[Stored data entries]
*** Block opens ***

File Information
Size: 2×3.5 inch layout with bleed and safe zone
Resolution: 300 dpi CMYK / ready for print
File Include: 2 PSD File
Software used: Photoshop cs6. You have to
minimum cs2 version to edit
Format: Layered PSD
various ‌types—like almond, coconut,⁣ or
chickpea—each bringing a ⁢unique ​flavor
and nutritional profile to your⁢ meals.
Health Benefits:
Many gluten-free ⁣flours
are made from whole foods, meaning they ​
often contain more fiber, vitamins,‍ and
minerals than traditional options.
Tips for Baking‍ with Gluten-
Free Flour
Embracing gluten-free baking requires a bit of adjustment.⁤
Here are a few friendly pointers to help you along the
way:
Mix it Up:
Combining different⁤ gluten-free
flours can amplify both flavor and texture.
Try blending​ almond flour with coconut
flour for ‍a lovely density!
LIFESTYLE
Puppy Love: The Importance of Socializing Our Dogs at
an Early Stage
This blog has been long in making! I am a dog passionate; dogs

*** Block closes ***
*** Block opens ***

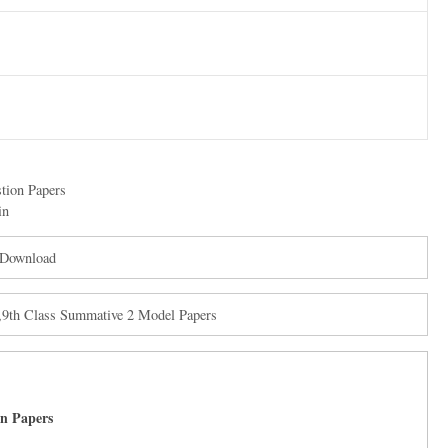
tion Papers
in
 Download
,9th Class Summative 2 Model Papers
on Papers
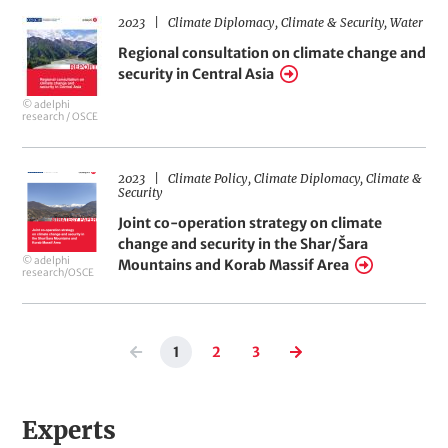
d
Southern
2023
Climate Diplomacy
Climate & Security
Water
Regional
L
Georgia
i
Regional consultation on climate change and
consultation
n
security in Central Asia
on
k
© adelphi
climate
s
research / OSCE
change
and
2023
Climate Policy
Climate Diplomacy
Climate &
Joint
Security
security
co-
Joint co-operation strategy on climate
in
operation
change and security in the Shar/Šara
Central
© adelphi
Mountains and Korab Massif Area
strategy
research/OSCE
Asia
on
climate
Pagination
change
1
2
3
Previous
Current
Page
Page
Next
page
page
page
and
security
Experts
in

*** Block closes ***

Could you reproduce exactly the lines of the entries above, from the one with "Puppy Love: The" through the one with "This blog has", and nothing else?

## Reply to the exercise
Puppy Love: The Importance of Socializing Our Dogs at
an Early Stage
This blog has been long in making! I am a dog passionate; dogs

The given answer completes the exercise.